When Your Disability Becomes Someone's Joke
Disability isn’t funny. It’s not rare; it’s a part of life for many. It can be hard, scary, and something those who experience it have to come to terms with. It’s often something people fight not to be defined by, even when they are open about it.
What happens when your disability becomes someone else’s joke? I experienced this myself not long ago, when somebody who I’d known from school, but not spoken to in several years messaged me out of the blue with a degrading joke, apparently an inside joke between him and his friends about me and my disability.
Was it a simple joke? Yes. Was it fairly basic, without any real intellectual value? Yes. Was it completely random, and therefore a sign that this person was thinking about me much, much more than I was thinking about him?

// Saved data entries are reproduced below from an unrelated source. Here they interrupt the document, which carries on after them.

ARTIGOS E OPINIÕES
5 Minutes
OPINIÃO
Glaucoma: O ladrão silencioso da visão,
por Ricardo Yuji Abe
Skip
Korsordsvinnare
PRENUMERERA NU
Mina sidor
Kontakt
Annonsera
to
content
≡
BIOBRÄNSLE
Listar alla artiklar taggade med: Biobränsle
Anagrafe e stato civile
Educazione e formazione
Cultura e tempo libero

Yes. Did it hurt anyway? Too right it did.
For many of us, disability is the hardest thing we have ever, or will ever, have to face, because it can be life-changing, and isolating. Mean, targeted jokes about disability do not run off like water off of a duck’s back, they stick like oil, and they leave us feeling dirty, and attacked.
Nasty, uninformed jokes about disability do not make feelings of loneliness easier, they do not make us feel more liked, and they do not put us in the mood for the fights we have to face each day, sometimes just to get up in the morning. They are degrading, and they are harmful. They make us feel like we are nothing.

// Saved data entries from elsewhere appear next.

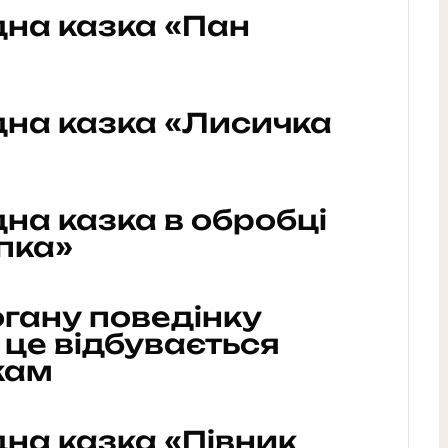
дна казка «Пан
дна казка «Лисичка
на казка в обробці
пка»
гану поведінку
 це відбувається
кам
на казка «Півник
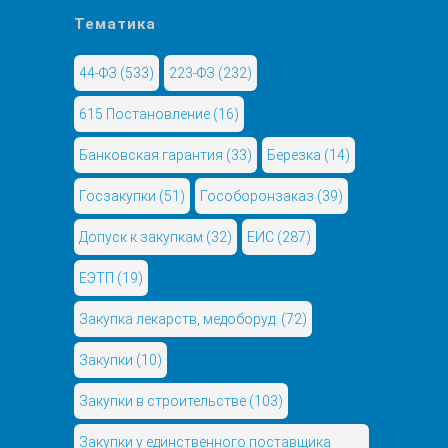
Тематика
44-ФЗ
(533)
223-ФЗ
(232)
615 Постановление
(16)
Банковская гарантия
(33)
Березка
(14)
Госзакупки
(51)
Гособоронзаказ
(39)
Допуск к закупкам
(32)
ЕИС
(287)
ЕЭТП
(19)
Закупка лекарств, медоборуд.
(72)
Закупки
(10)
Закупки в строительстве
(103)
Закупки у единственного поставщика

We are not the only victims. There are people in the spotlight who this has happened to, and to whom we can look for example when we wonder how to handle it. Lizzie Velasquez has more than once been a victim of awful comments made online, by strangers, and by supposed peers. Was she upset, hurt, violated, degraded? I’m sure she was, but it did not defeat her. She rose above. She is now a successful motivational speaker, author of multiple books, has made a documentary, and is said to soon be working on a television show.

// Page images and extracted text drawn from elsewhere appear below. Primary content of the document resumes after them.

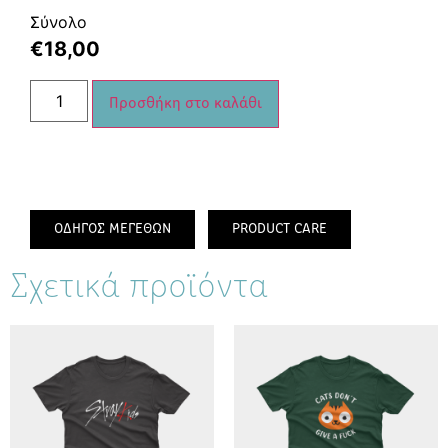
Σύνολο
€
18,00
Προσθήκη στο καλάθι
ΟΔΗΓΟΣ ΜΕΓΕΘΩΝ
PRODUCT CARE
Σχετικά προϊόντα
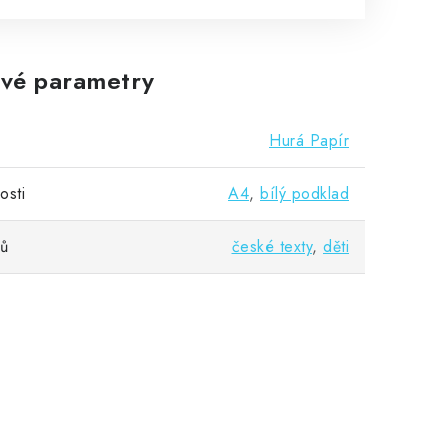
vé parametry
Hurá Papír
osti
A4
,
bílý podklad
vů
české texty
,
děti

A reporter with a disability at a press conference during the American election was belittled by Donald Trump; his disability was ridiculed. Did this hurt him, degrade him, and make him doubt himself? It must have done, but Serge Kovaleski is not only a person with a disability, but a person who has achieved, who has risen to an esteemed position in his career because he is good at what he does. A degrading remark is not nearly enough to steal away these things.
We will receive hate, we will be bullied, ridiculed, judged, and degraded for our disabilities. We will be told we are lying, or making it up, or that we are just a little too precious, or that the bullying is not as bad as we make it out to be. We will not listen.
We need to educate those who do not understand, teach them what is OK, and spread the definition of ableism, so people know when they are perpetrators of it. We must treat ourselves with kindness, and strive to overcome those who aim only to tear us down.
The oil this comment has left on me will not wash off overnight, but it will eventually, and my skin will be stronger for having soaked in it.